Attack of the Filippino birthdays
Um... yeah. Anyway, I went to visit my Aunt Jenny in Queens, and I ended up in Canada.
I went on Saturday to Queens to meet up with Aunt Jenny; she wanted company on the drive to JFK to pick up my Uncle Willy, who'd be arriving from the Philippines that evening. After we picked him up, we went out to dinner, went to their house, and I tinkered around on the computer while they took a nap for about an hour. Then, out of nowhere, Uncle Willy appears and says "Okay, by 3 o'clock." Keep in mind that 1) it's 2:30 in the morning at this point, and 2) I knew there was a trip planned for Canada, but I wasn't entirely aware that I was going. A half hour later, we were in the car and on the road. I fell asleep, only to wake up about six hours later at a Burger King in upstate New York. Aunt Jenny turned around and stuck her head between the two front seats to peer back at me. "Have you seen Niagra Falls?"
Ten minutes later, we were parking the car and walking on a path through a beautiful wooded area. There were people from countless nationalities all over the place and in various culturally indicative attire; it was like a United Nations nature hike field trip. We got to the rapids, and people were getting close to the water, even hiking up their pants and wading in on occasion. As we kept walking, the trail made a sharp downhill shift, and we followed the tree-lined path to an area that eventually opened up to a remarkable scene: the U.S. side of Niagra Falls.

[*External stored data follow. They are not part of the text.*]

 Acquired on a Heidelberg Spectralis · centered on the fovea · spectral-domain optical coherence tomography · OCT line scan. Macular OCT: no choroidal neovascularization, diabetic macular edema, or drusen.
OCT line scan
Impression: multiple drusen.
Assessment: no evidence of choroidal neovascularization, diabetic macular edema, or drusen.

We walked up to the rail and looked down. There were dozens of people below us in yellow rain coats, getting up-close and personal with the bottom of one of the falls via a series of wooden ramps at the base. To our right side, the largest of the falls roared past us, majestic and deceitfully calm at the top, where we were, then raging to its crashing plummet far below. Directly ahead of us, at the point where the water dropped, a massive and perpetual spray of fine mist lingered thick in the air, trapping the sun withinin it and producing the most magnificent rainbow. We lingered there for a while, enjoying the view and the spectacle, gazing over the water at Canada's shore. We trecked back to the car to round off the pleasant surprise of a moment.
We arrived in Toronto not long afterward, pulling into my Uncle Melvin's driveway early in the afternoon on Sunday. It was his wife's birthday. and we were there for the party (note that I wasn't aware of this until the trip was already underway). As it turns out, we were providing the party... Aunt Jenny brought a magic mic.

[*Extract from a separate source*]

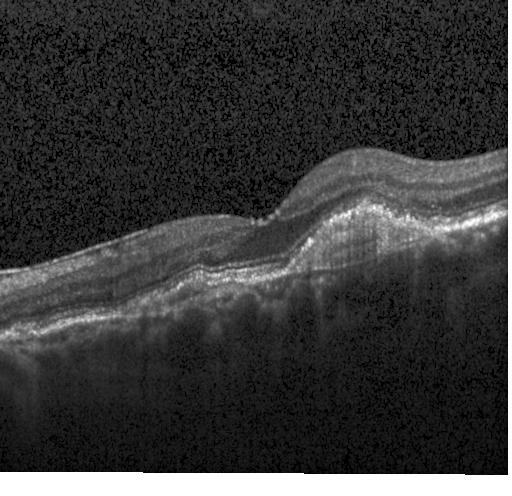
Dx: a choroidal neovascular membrane.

For some, this requires a bit of explaining. Filippinos have a devastating genetic disorder in common with some of their Asian cousins, yet it is an affliction known by their race in particular to be incredibly severe. The disease is hereditary, can spread on contact, and has lifelong effects for which a cure has yet to be found, despite the long efforts of modern science to combat this tragic epidemic...
Karaoke.
It's a drug they can't get enough of. It's like crack for these people. If they know there's karaoke going on, they'll clammor to the microphone like a bunch of crazed European soccer fans. Believe me, I've seen it. And it's ugly... personally, I'm scarred from having borne witness to the phenomenon. The most horriffic thing about the disease isn't that they sing badly. On the contrary... almost the entire race of Filippinos are gifted with beautiful singing voices (but for extremely rare exceptions... bad Filippino singers are about as numerous in the culture as albinos). So no, that's not the problem. The problem is the fact that they all aspire to sing like fifty year-old lounge singers. Their vibratos, which are entirely artificial, are warbles that are wide enough to drive a truck through. Even more agonizing are their song selections... one is lucky to hear anything as contemporary as a cheesy 1980's love ballad, a la "Groovy Kind of Love" (unless there are certain current Celine Dion songs available on the playlist... you might hear those from time to time)... for the most part, you get Barbara Streisand, Barry Manilow, and Karen Carpenter, along with some vinegary-vintage stuff, like Doris Day, Anne Murray, Perry Como... and it doesn't end. The worst part about this affliction is the power of its crippling longevity. They can't put the mic down. Once they start, they absolutely cannot stop singing.
The magic mic is a device that makes the karaoke (or, as I affectionally call it, crackaoke) easiest and quickest to get into the bloodstream. Much like a syringe, the magic mic contains the drug within it, and delivers the dose directly from the device. In short, it's a microphone with buttons on it; you plug the mic directly into the TV, and it serves as a fully-contained crackaoke machine, complete with words to the songs, an on-screen menu of available tracks, and a slideshow of scenic photos from around the world. Needless to say, the party was cooking.
Afterward (say, midnight), we went to a casino and played the slots. I broke even, and I got free coffee. That's all I feel about reporting there. No big winnings, nothing cool. In short, I suck at slots.
It's now the next morning, and the crackaoke is already being passed around. Everyone is sitting in a circle taking hits from the magic mic... it's my mom's birthday today, so I figure they're doing shots of crackaoke in her honor. As for me, I'm hiding in a bedroom, hoping the cops don't raid the place and think I'm in on the scary sadness going on down there.